世界中の「めっき」に関わる経営者や技術者が、中村先生、斎藤先生、私を通して頻繁に京浜島のめっき工業団地や関東化成の視察に来たものである。この様にして「産学協同」が関東化成工業を大きく発展させてきた。
最先端技術の開発および実用化
これ以降も、中村先生の指導の下、関東化成工業と画期的な開発を行なってきた。この頃から、コンピュータが盛んにもてはやされるようになってきていた。当時はまだ大型コンピュータが全盛で、様々な事を試みたが、行き着いた所はワンボードのマイコンであった。このマイコンに着目し、マイコンで制御されためっきラインの開発・実用化を行ってきた。
私が中村先生のアドバイスで「無電解めっき」に特化して博士論文を視野に入れて研究し始めたのはこの頃からである。
特に、『高速無電解銅めっき』の研究と、マイコンの組み合わせは私の博士論文の主要項目であり、数年後、関東化成の「KAP‐8」の開発に繋がり、この技術は、神奈川県の第一回工業技術開発大賞を受賞し、日本をはじめ世界各国で特許を取得することになった。
開発の過程では、セレンディピティー(偶然に運よく見つける才能)が、威力を発揮した。学生にはいつも実験を行うときはよく観察するようにアドバイスしているがセレンディピティー的なセンスは極めて大切である。「KAP‐8」と同時期に行なっていた「コンポジットめっき」の開発も、このセレンディピティーのセンスが発揮され、湯水のようにアイデアが湧き出てきたものである。このコンポジットめっきは現在よく使われている機能めっきの走りである。
このように、事業部時代を含め、常に「めっき」技術の最先端を走り、これらの技術を広く世間に公表し、汎用技術として役立っている。
「産学協同」のスタンス
私の基本姿勢は、関東学院の校訓にもあるように『人になれ、奉仕せよ』の精神で、研究開発した成果は広く公表すべきとのスタンスで取り組んできた。実際に大学で受けていた委託研究にしても、基本的にニュートラルな立場を貫くために、出来るだけオブリゲーションを少なくし将来、役に立つであろう技術開発に注力してきた。しかも、二十一世紀の日本の製造業を考えたとき、世界で生き残って行く為には、より難易度の高い、最先端を走る技術分野での研究開発が重要である。

━━━━━━━━━━━━━━━━━━━━━━━━━━━━━━

作業一覧:
a) このページによると、「KAP‐8」の技術はどの賞を受賞したか。
b) このページのうち、「開発の過程では、セレンディピ」を含む語句で始まり「野での研究開発が重要である。」で終わる部分を、一字も変えずに返せ。
以下の記録は、このページとは別の出典から取られたものである。

データ記録:

━━━━━━━━━━━━━━━━━━━━━━━━━━━━━━

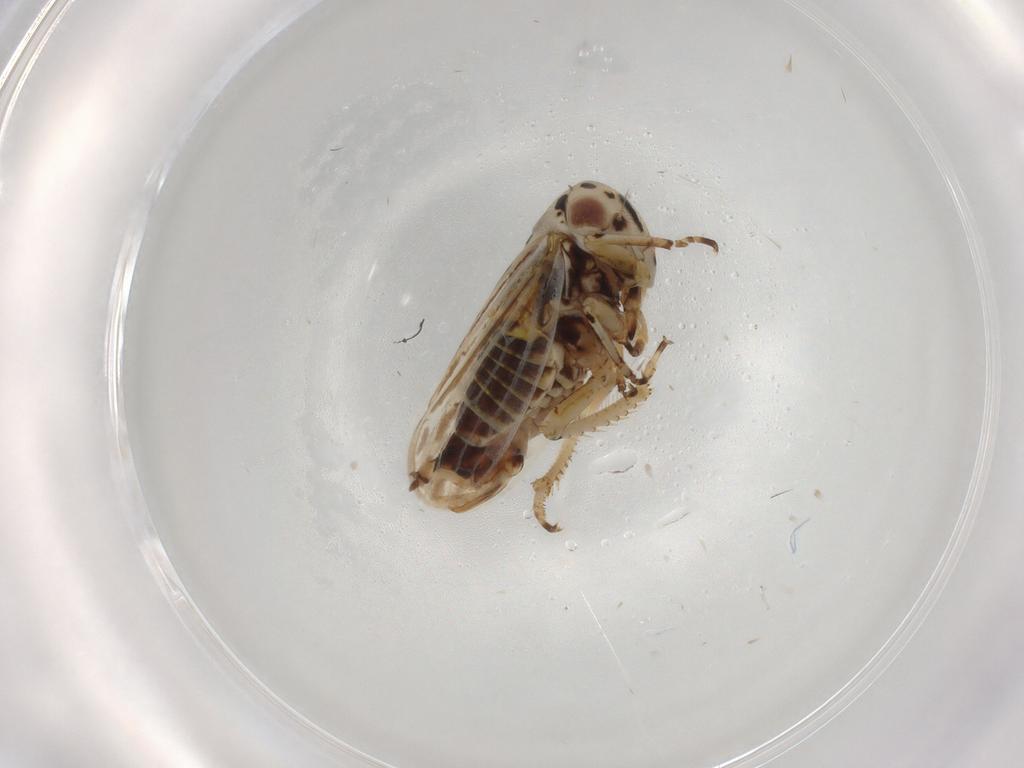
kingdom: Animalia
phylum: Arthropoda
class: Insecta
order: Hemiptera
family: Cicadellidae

━━━━━━━━━━━━━━━━━━━━━━━━━━━━━━

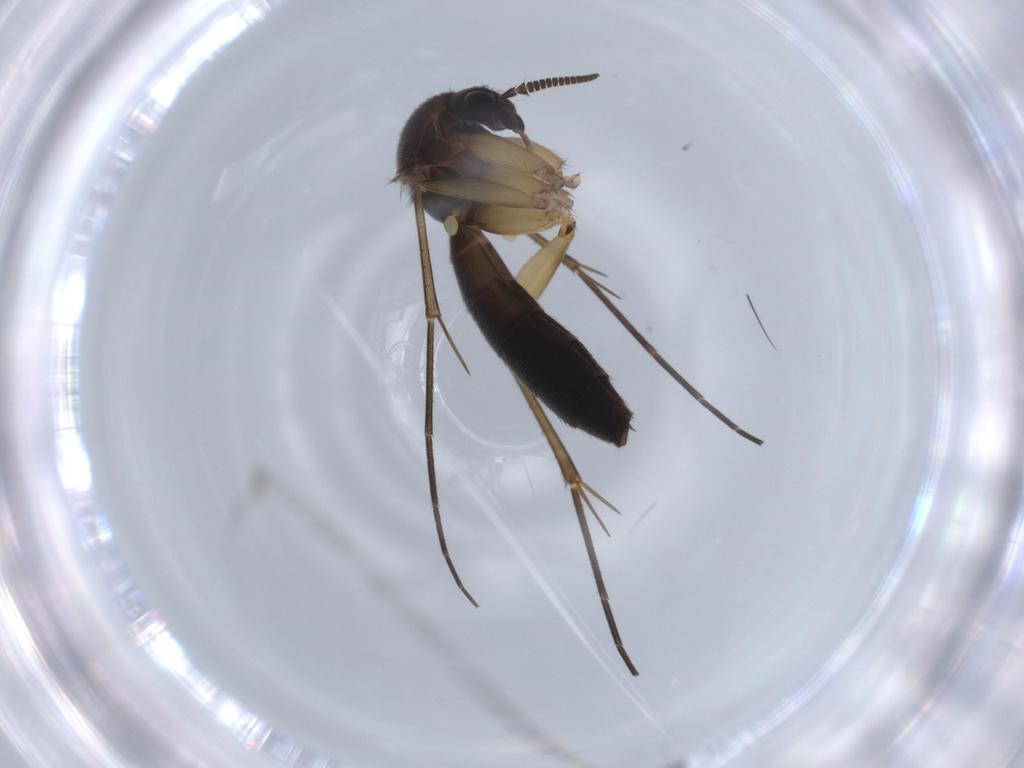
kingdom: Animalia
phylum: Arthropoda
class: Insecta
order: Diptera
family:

━━━━━━━━━━━━━━━━━━━━━━━━━━━━━━

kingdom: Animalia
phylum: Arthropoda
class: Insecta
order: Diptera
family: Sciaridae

━━━━━━━━━━━━━━━━━━━━━━━━━━━━━━

回答一覧:
a) 神奈川県の第一回工業技術開発大賞を受賞した。

b)
開発の過程では、セレンディピティー(偶然に運よく見つける才能)が、威力を発揮した。学生にはいつも実験を行うときはよく観察するようにアドバイスしているがセレンディピティー的なセンスは極めて大切である。「KAP‐8」と同時期に行なっていた「コンポジットめっき」の開発も、このセレンディピティーのセンスが発揮され、湯水のようにアイデアが湧き出てきたものである。このコンポジットめっきは現在よく使われている機能めっきの走りである。
このように、事業部時代を含め、常に「めっき」技術の最先端を走り、これらの技術を広く世間に公表し、汎用技術として役立っている。
「産学協同」のスタンス
私の基本姿勢は、関東学院の校訓にもあるように『人になれ、奉仕せよ』の精神で、研究開発した成果は広く公表すべきとのスタンスで取り組んできた。実際に大学で受けていた委託研究にしても、基本的にニュートラルな立場を貫くために、出来るだけオブリゲーションを少なくし将来、役に立つであろう技術開発に注力してきた。しかも、二十一世紀の日本の製造業を考えたとき、世界で生き残って行く為には、より難易度の高い、最先端を走る技術分野での研究開発が重要である。